→ Passage
U.S. Fish and Wildlife survey has documented grizzly bears in the southern end of the Bitterroot Valley.

The first summer of the two-year Southwest Grizzly Bear DNA Project is over, and the results documented the presence of two grizzly bears near the headwaters of the East Fork of the Bitterroot River, according to a U.S. Fish and Wildlife Service announcement.

The USFWS didn’t reveal more about the location of the bears but said people have reported verified sightings of grizzly bears about 20 miles farther to the southeast. The two bears reported were the first to be documented in areas farther west. The Service is working with local partners to notify community members to be aware.

Last November, U.S. Fish and Wildlife Service grizzly bear recovery coordinator Hilary Cooley told the Interagency Grizzly Bear Bitterroot subcommittee the Southwest Grizzly Bear DNA Project would give people a better idea of where bears were and how quickly they might be migrating into the Bitterroot ecosystem.

Biologists already knew bears were moving south from the Cabinet Mountains and the Bob Marshall Wilderness during the summer. While some bears ended up in the northern end of the Bitterroot Mountains, others have been reported in the Sapphire Mountains and the south side of the Anaconda Range. There is currently no recognized established population of grizzlies in the Bitterroot area.

Cooley, with the help of the U.S. Forest Service and the Defenders of Wildlife, set out hair traps and camera traps in strategic locations in the Bitterroot Range northwest of Missoula and south of I-90, through the Sapphire and Anaconda mountains, and in the Beaverhead and Pioneer mountains around the Big Hole Valley.

Biologists set up temporary barbed-wire corrals deep in the woods and spray smelly scent on sticks in the middle to attract bears to the sites without providing any food reward. As bears climb over or under the barbed wire to investigate the scent, they hopefully leave a little DNA behind, said Russ Talmo, Defenders of Wildlife Northern Rockies and Plains program associate.

“It’s just the smell that draws them in,” Talmo said. “So they come and check it out, hopefully leave hair behind, hopefully get their photo taken, and go about their day.”

Motion-triggered cameras are positioned nearby to capture the bear in the act, and often it’s just black bears checking the sites out. But it was cameras in the East Fork that documented the two grizzly bears.

Technicians are now processing and analyzing genetic data from the hair samples and expect results sometime during the second quarter of 2022. The results may reveal more grizzlies visited the sites than the cameras documented and could show the sex and origin of the two bears sighted. Some advocates have hoped that grizzlies could migrate west from the Yellowstone ecosystem.

“Partnering with the U.S. Forest Service and Defenders of Wildlife allowed this project to be larger in scope than originally planned and more successful than if the Service had worked on our own,” said Fish and Wildlife Service grizzly bear recovery biologist 

Jennifer Fortin-Noreus. “Collaborative conservation efforts are vital to the successful recovery of grizzly bears. We look forward to continuing this project with our partners during the 2022 field season.”

The study had originally been planned to start in the summer of 2020 but was postponed due to COVID-19.

→ Problem 1
Rewrite the part of the grizzly survey article that opens with the words "Biologists set up" and closes with "two grizzly bears.", putting "odor" in place of "scent".
→ Problem 2
Using the grizzly survey article, decide whether each statement agrees with it, answering yes or no and quoting the deciding words. (a) The survey sites give bears a food reward. (b) The Bitterroot area has a recognized established population of grizzlies. (c) COVID-19 delayed the start of the study.

→ Exercise data
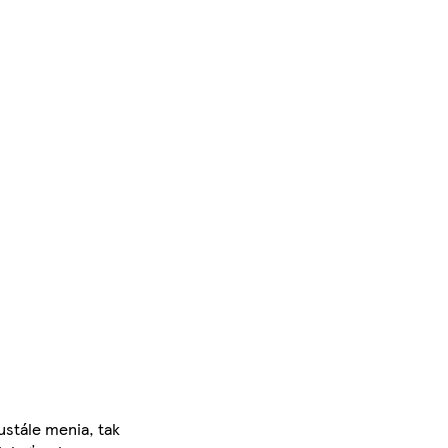
ustále menia, tak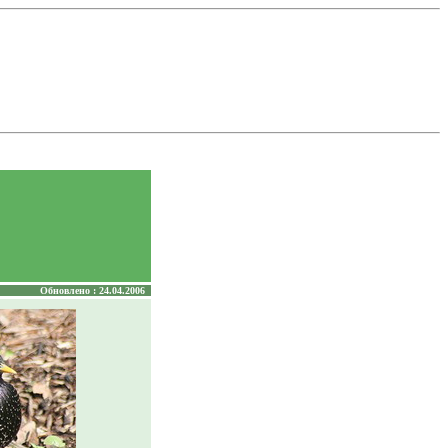
Обновлено : 24.04.2006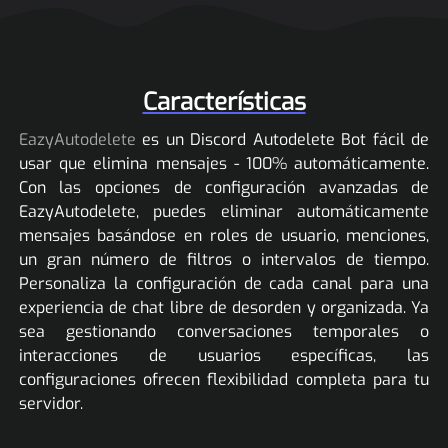
Características
EazyAutodelete
es un Discord Autodelete Bot fácil de
usar que elimina mensajes - 100% automáticamente.
Con las opciones de configuración avanzadas de
EazyAutodelete, puedes eliminar automáticamente
mensajes basándose en roles de usuario, menciones,
un gran número de filtros o intervalos de tiempo.
Personaliza la configuración de cada canal para una
experiencia de chat libre de desorden y organizada. Ya
sea gestionando conversaciones temporales o
interacciones de usuarios específicas, las
configuraciones ofrecen flexibilidad completa para tu
servidor.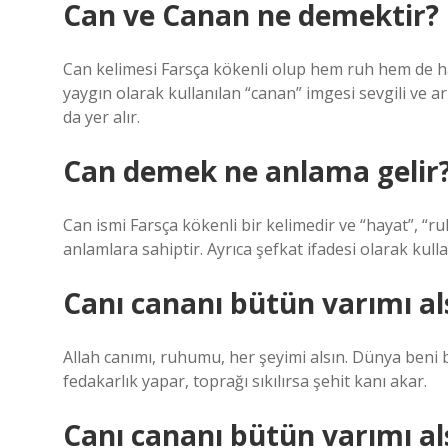
Can ve Canan ne demektir?
Can kelimesi Farsça kökenli olup hem ruh hem de hay
yaygın olarak kullanılan “canan” imgesi sevgili ve a
da yer alır.
Can demek ne anlama gelir
Can ismi Farsça kökenli bir kelimedir ve “hayat”, “ruh
anlamlara sahiptir. Ayrıca şefkat ifadesi olarak kullan
Canı cananı bütün varımı al
Allah canımı, ruhumu, her şeyimi alsın. Dünya beni
fedakarlık yapar, toprağı sıkılırsa şehit kanı akar.
Canı cananı bütün varımı a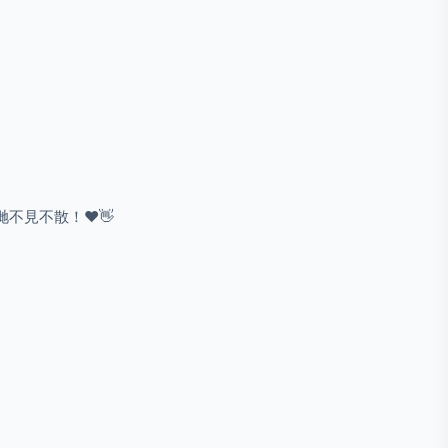
不見不散！❤️👋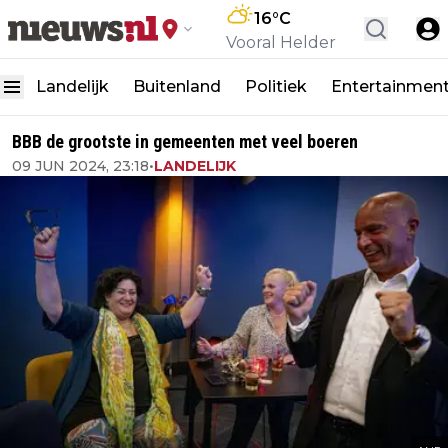
16
°C
Vooral Helder
Landelijk
Buitenland
Politiek
Entertainmen
BBB de grootste in gemeenten met veel boeren
09 JUN 2024, 23:18
•
LANDELIJK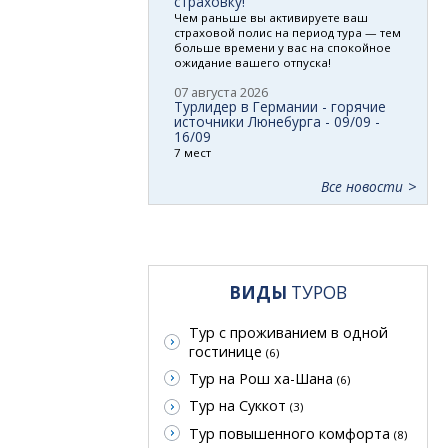
страховку!
Чем раньше вы активируете ваш
страховой полис на период тура — тем
больше времени у вас на спокойное
ожидание вашего отпуска!
07 августа 2026
Турлидер в Германии - горячие
источники Люнебурга - 09/09 -
16/09
7 мест
Все новости
ВИДЫ
ТУРОВ
Тур с проживанием в одной
гостинице
(6)
Тур на Рош ха-Шана
(6)
Тур на Суккот
(3)
Тур повышенного комфорта
(8)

→ Final answer 1
Biologists set up temporary barbed-wire corrals deep in the woods and spray smelly odor on sticks in the middle to attract bears to the sites without providing any food reward. As bears climb over or under the barbed wire to investigate the odor, they hopefully leave a little DNA behind, said Russ Talmo, Defenders of Wildlife Northern Rockies and Plains program associate.

“It’s just the smell that draws them in,” Talmo said. “So they come and check it out, hopefully leave hair behind, hopefully get their photo taken, and go about their day.”

Motion-triggered cameras are positioned nearby to capture the bear in the act, and often it’s just black bears checking the sites out. But it was cameras in the East Fork that documented the two grizzly bears.

→ Final answer 2
(a) No: "without providing any food reward"
(b) No: "There is currently no recognized established population of grizzlies in the Bitterroot area."
(c) Yes: "was postponed due to COVID-19"